Going big
The coronavirus pandemic helped return structured equity to issuance highs. Morgan Stanley was there financing growth with many of the biggest deals of the year. Morgan Stanley is IFR’s EMEA Structured Equity House of the Year.
So often a niche product, convertible and exchangeable bonds were hot in 2020 as companies sought to cope with – or capitalise on – the coronavirus pandemic. In the EMEA region, that translated into annual issuance volume nearly doubling to US$35.5bn, up from US$18bn in 2019.
Suddenly the market grew beyond the mid-cap issuers that have been its relatively unexciting bread and butter for years.
Morgan Stanley has always focused on bigger deals, leading to the joke that its head of equity-linked in the region, Pierre-Alexis Renaudin, wouldn’t get out of bed for less than US$1bn. In 2020, the bank nearly trebled its number of deals, and its total – US$16.1bn of proceeds across 17 transactions – was within touching distance of that US$1bn average.
It was, as head of EMEA ECM Martin Thorneycroft recounts, “way beyond our wildest expectations on January 1”.
And yet a pandemic year could have seen Morgan Stanley go backwards as equity-linked is a market that tends to favour lending banks.
“[In 2020] how many convertible bonds did we do that were used to refinance loans of a company? Zero – not a single one,” said Renaudin. “Every transaction that we’ve done was opportunistic, for growth, or M&A.”
In other words, all the mandates had to be won and the transactions were to the clear benefit of the issuers.
Sole-bookrunner mandates are rare in equity-linked, but Morgan Stanley provided exclusive advice for both a €150m seven-year CB in July from BE Semiconductor Industries of the Netherlands and Russian internet group Mail.ru’s US$600m 3% capital increase and five-year CB combo in September. It was also effectively sole on Sappi’s R1.8bn (US$117m) five-year as the pulp and paper business hired Morgan Stanley and its South African partner RMB.
As with the majority of Morgan Stanley’s equity-linked trades, the deal priced at the mid-point, showing a balance between providing the right advice to clients and accurately judging investor appetite. “Every time we price at the mid-point, it is vindication that we pushed terms as far as we could and the client knows that we did not leave money on the table,” said Renaudin.

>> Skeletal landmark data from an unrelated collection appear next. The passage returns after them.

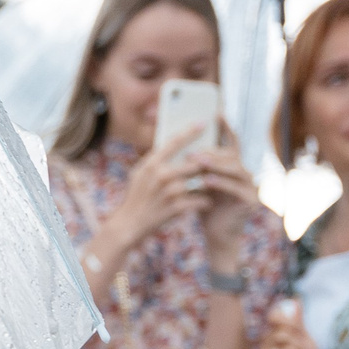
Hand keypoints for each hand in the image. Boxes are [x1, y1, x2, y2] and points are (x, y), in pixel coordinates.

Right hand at [98, 121, 261, 259]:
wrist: (129, 225)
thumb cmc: (135, 198)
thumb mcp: (138, 174)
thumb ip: (154, 161)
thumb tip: (171, 146)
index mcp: (151, 164)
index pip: (174, 142)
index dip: (190, 132)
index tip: (203, 123)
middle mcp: (161, 175)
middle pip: (195, 162)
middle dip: (208, 162)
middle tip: (220, 160)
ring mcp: (170, 191)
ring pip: (202, 181)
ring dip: (210, 183)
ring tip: (216, 184)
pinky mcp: (177, 207)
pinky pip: (201, 199)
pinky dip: (205, 201)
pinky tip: (207, 202)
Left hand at [183, 130, 261, 268]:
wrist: (215, 235)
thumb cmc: (204, 207)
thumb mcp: (198, 183)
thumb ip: (195, 166)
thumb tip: (176, 143)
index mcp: (233, 167)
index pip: (231, 143)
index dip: (226, 127)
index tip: (217, 112)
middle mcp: (245, 173)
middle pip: (231, 155)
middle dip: (212, 151)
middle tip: (193, 151)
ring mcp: (251, 187)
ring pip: (236, 169)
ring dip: (215, 164)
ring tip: (197, 161)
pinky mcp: (250, 201)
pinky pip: (236, 188)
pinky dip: (221, 183)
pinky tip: (207, 180)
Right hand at [258, 300, 322, 348]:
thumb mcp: (303, 339)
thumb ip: (298, 321)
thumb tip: (296, 299)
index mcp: (272, 335)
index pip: (273, 318)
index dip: (284, 317)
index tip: (298, 324)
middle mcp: (264, 347)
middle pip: (283, 335)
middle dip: (299, 341)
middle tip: (305, 348)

In a year where vanilla CB structures were preferred, it was essential to bring the right names to market at the right time. BESI’s July issue had to be co-ordinated around publication of its second-quarter results and the US$1.5bn issuance of seven-year zero coupon dual-tranche CBs in the same sector from STMicroelectronics that morning. Morgan Stanley was involved in both, though junior on the STM trade.
With an intraday launch scuppered, BESI shifted to a post-close launch, allowing for momentum from company results to build and time for wall-crossing. A conversion price more than 24% above the record stock close was the consequence.

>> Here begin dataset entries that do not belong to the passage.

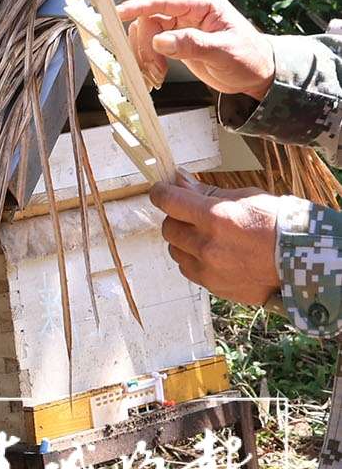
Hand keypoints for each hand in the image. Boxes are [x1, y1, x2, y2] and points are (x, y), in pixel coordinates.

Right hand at [119, 0, 274, 99]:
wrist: (258, 76)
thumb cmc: (250, 59)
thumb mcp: (224, 52)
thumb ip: (192, 44)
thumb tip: (160, 40)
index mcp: (203, 3)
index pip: (163, 0)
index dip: (139, 6)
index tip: (118, 13)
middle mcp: (188, 10)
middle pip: (150, 20)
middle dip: (146, 45)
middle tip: (153, 69)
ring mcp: (180, 25)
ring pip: (146, 33)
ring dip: (145, 54)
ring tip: (156, 75)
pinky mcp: (176, 40)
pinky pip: (151, 45)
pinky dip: (148, 60)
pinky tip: (156, 75)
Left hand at [149, 178, 283, 306]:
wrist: (307, 261)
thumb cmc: (280, 224)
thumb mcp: (246, 197)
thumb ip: (208, 192)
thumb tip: (181, 182)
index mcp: (215, 218)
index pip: (168, 201)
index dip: (162, 193)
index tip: (163, 191)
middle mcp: (208, 246)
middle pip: (168, 228)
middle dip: (176, 218)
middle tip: (191, 215)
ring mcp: (211, 270)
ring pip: (176, 251)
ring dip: (184, 241)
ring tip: (206, 237)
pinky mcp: (216, 287)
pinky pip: (190, 271)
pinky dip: (195, 260)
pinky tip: (213, 255)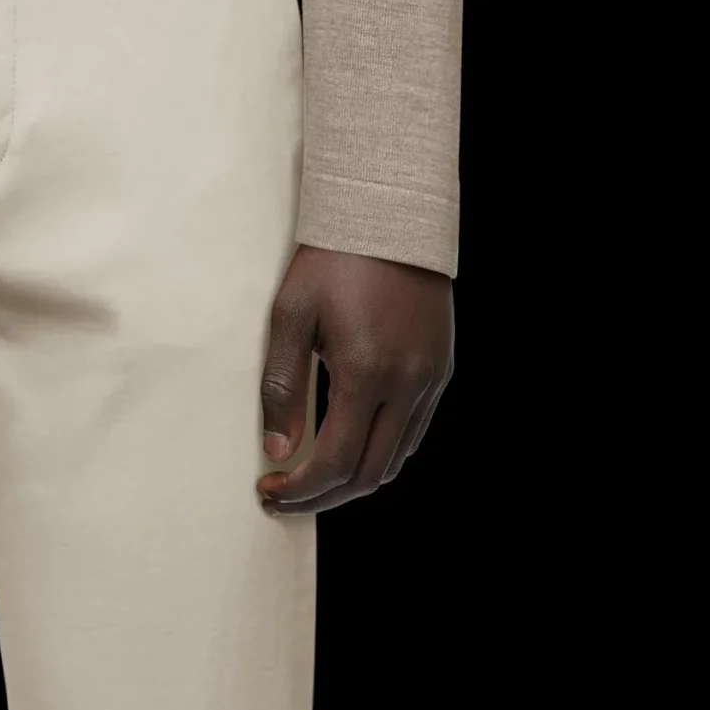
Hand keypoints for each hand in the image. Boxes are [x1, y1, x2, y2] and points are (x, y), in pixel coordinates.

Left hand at [257, 247, 452, 517]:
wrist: (391, 212)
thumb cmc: (333, 259)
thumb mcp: (290, 317)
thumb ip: (282, 388)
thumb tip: (279, 450)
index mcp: (367, 372)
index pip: (335, 462)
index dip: (300, 489)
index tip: (269, 489)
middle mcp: (408, 383)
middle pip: (367, 474)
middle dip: (322, 497)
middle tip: (283, 497)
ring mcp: (430, 378)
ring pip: (394, 459)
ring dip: (351, 479)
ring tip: (311, 478)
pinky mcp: (440, 369)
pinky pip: (411, 433)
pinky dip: (378, 452)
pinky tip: (347, 446)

One of the few trades before the market sell-off was a €400m seven-year CB for French care homes operator Korian that launched in a tiny window at the start of March, shortly after the Fed’s announcement of a 50bp rate cut.

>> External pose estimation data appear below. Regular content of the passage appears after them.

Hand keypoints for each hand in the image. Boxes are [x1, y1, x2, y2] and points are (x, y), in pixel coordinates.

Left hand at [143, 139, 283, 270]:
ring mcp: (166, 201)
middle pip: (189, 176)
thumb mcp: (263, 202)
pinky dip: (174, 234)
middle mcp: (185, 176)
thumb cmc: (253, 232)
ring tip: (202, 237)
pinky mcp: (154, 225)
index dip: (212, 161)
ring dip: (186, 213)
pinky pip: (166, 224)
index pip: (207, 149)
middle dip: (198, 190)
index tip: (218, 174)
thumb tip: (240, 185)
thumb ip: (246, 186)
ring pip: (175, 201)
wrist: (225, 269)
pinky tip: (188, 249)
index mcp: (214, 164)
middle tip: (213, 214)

In fact, Morgan Stanley had reopened the market in the first weeks of January, moving quickly to print an upsized €1.75bn CB alongside €571.1m of equity for Delivery Hero to fund its acquisition of South Korea’s Woowa Brothers earlier than anticipated after a 40% tear in the stock.
Delivery Hero was still able to pull in more than €4bn of orders for a further €1.5bn of dual-tranche CBs in July, despite no use of proceeds commitment as it looked to take advantage of investment opportunities. At that point, Delivery Hero accounted for nearly a quarter of European equity-linked issuance for the year.
Cellnex Telecom was another repeat client, printing a €1.5bn CB in November, less than three months after pulling in €4bn for a rights issue and also doing it without a defined use of proceeds. Not only did the new paper push on maturity – with the 11-year tenor the longest achieved in EMEA since 2007 – a premium redemption feature allowed for an effective conversion premium of 82.5%. That premium was captured completely as the delta placing priced flat to the close.
Along with pushing on tech names, the core innovation for 2020 and beyond was ESG, which came of age with EDF’s €2.4bn four-year CB in early September, the largest green CB globally by far and the biggest non-mandatory in Europe since 2003.
“Investors were waiting for green paper and the key was about taking little steps to get it to work, not overdo it or make it overly complicated,” said Renaudin.